__Study questions__.
1) Reproduce the passage on shadcn/improve from "The use of artificial" up to and including "the changes directly.", swapping every "model" for "engine".
2) Extend the passage on shadcn/improve by writing the next part, picking up after its final sentence.
[[ Passage for review open ]]
The use of artificial intelligence agents in software development is entering a more mature phase. It is no longer just about asking a model to write code and hoping it gets it right, but about better organizing which part of the work should be handled by the most capable model, which part can be executed by a cheaper model, and where the human developer should step in. In this context, shadcn/improve appears as an agent skill with a simple idea: use the strongest model to audit a project and write improvement plans, but not to implement the changes directly.
The proposal fits a problem that is becoming increasingly common in technical teams. Advanced models are good at understanding complex codebases, detecting technical debt, prioritizing risks, and writing specifications. But they are also expensive. If they are used for every minor change, every refactor, or every repetitive adjustment, the bill can grow very quickly. shadcn/improve tries to separate intelligence from execution: the expensive model thinks and plans; another, cheaper agent implements under precise instructions.
[[ Passage for review closed ]]
[[ Recorded information open ]]
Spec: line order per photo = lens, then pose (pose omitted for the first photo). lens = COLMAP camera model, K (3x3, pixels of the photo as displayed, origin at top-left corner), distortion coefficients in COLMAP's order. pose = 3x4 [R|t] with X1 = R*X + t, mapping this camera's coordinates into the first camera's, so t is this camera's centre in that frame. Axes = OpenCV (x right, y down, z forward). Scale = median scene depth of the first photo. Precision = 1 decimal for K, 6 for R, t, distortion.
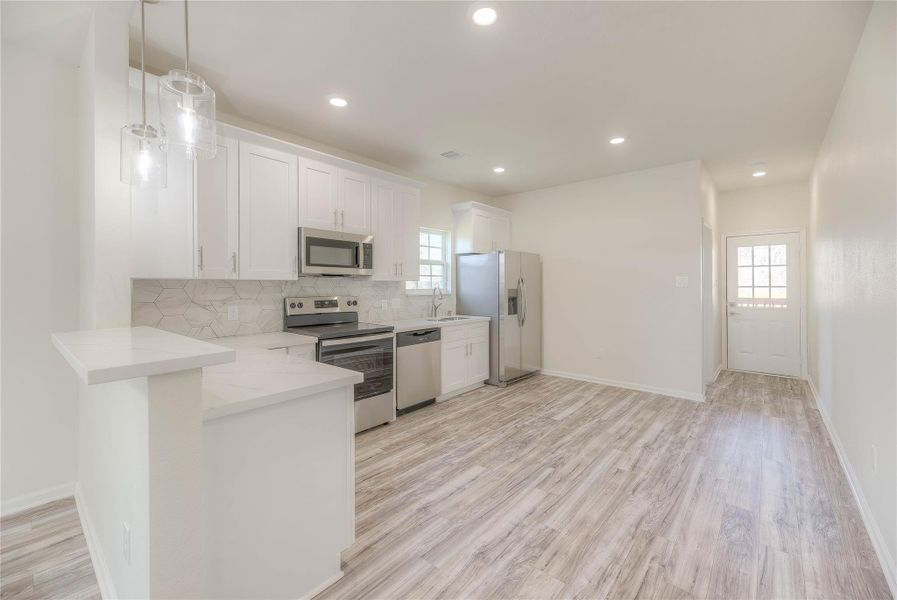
lens RADIAL K [[366.4, 0, 454.5], [0, 366.4, 283.3], [0, 0, 1]] dist [0.012966, -0.002199]
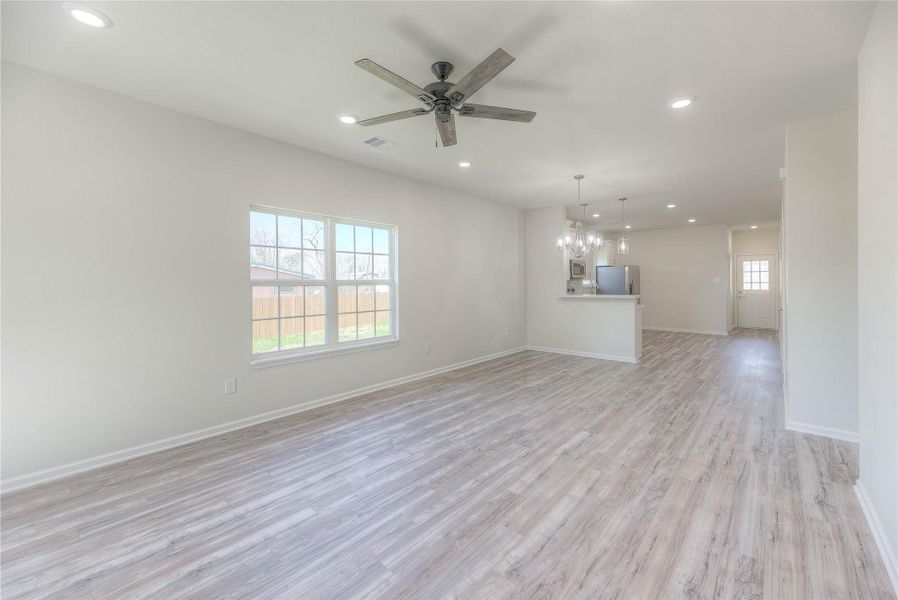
lens RADIAL K [[366.8, 0, 461.9], [0, 366.8, 284.3], [0, 0, 1]] dist [0.012966, -0.002199]
pose [[0.999985, -0.002637, 0.004772, -0.703542], [0.002622, 0.999992, 0.003152, 0.006677], [-0.004780, -0.003140, 0.999984, -0.912976]]
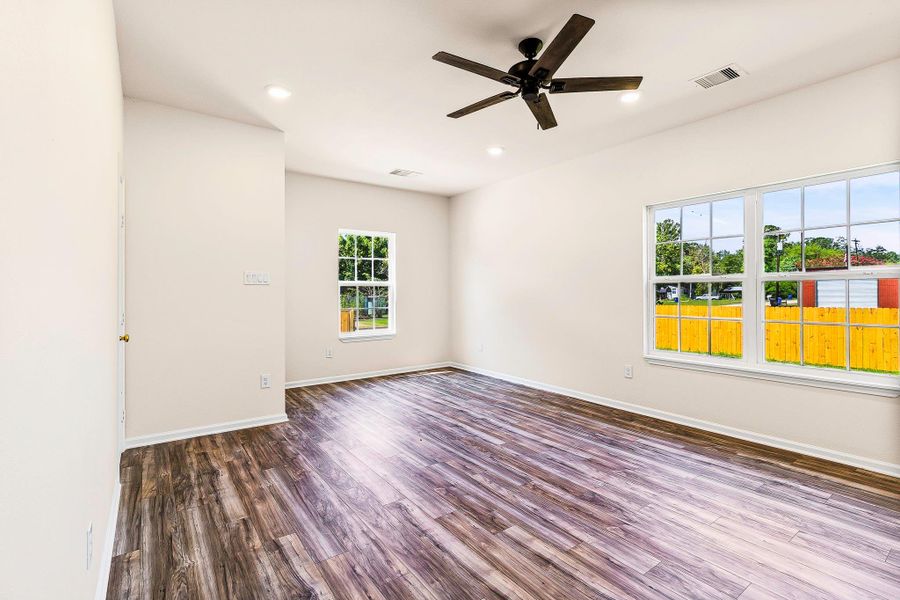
[[ Recorded information closed ]]
__Responses to the exercise__.
1)
The use of artificial intelligence agents in software development is entering a more mature phase. It is no longer just about asking a engine to write code and hoping it gets it right, but about better organizing which part of the work should be handled by the most capable engine, which part can be executed by a cheaper engine, and where the human developer should step in. In this context, shadcn/improve appears as an agent skill with a simple idea: use the strongest engine to audit a project and write improvement plans, but not to implement the changes directly.

2)
The plan as the product, not the generated code
The philosophy behind shadcn/improve can be summarized in one sentence: the plan is the product. The skill does not modify the project’s source code. Its job is to inspect the repository, identify findings, prioritize them, and generate self-contained implementation plans in Markdown inside a plans/ folder. Then another agent, or a human developer, can execute those plans.
This nuance matters because it changes the way AI is used in development. Instead of delegating an entire task to an agent that improvises as it goes, the system first forces the problem to be documented, file paths to be cited, relevant excerpts of the current state to be included, verifiable steps to be defined, test commands to be listed, and stop conditions to be made explicit. It is a way to turn AI usage into a workflow closer to how a tech lead works: review, prioritize, specify, and then execute with control.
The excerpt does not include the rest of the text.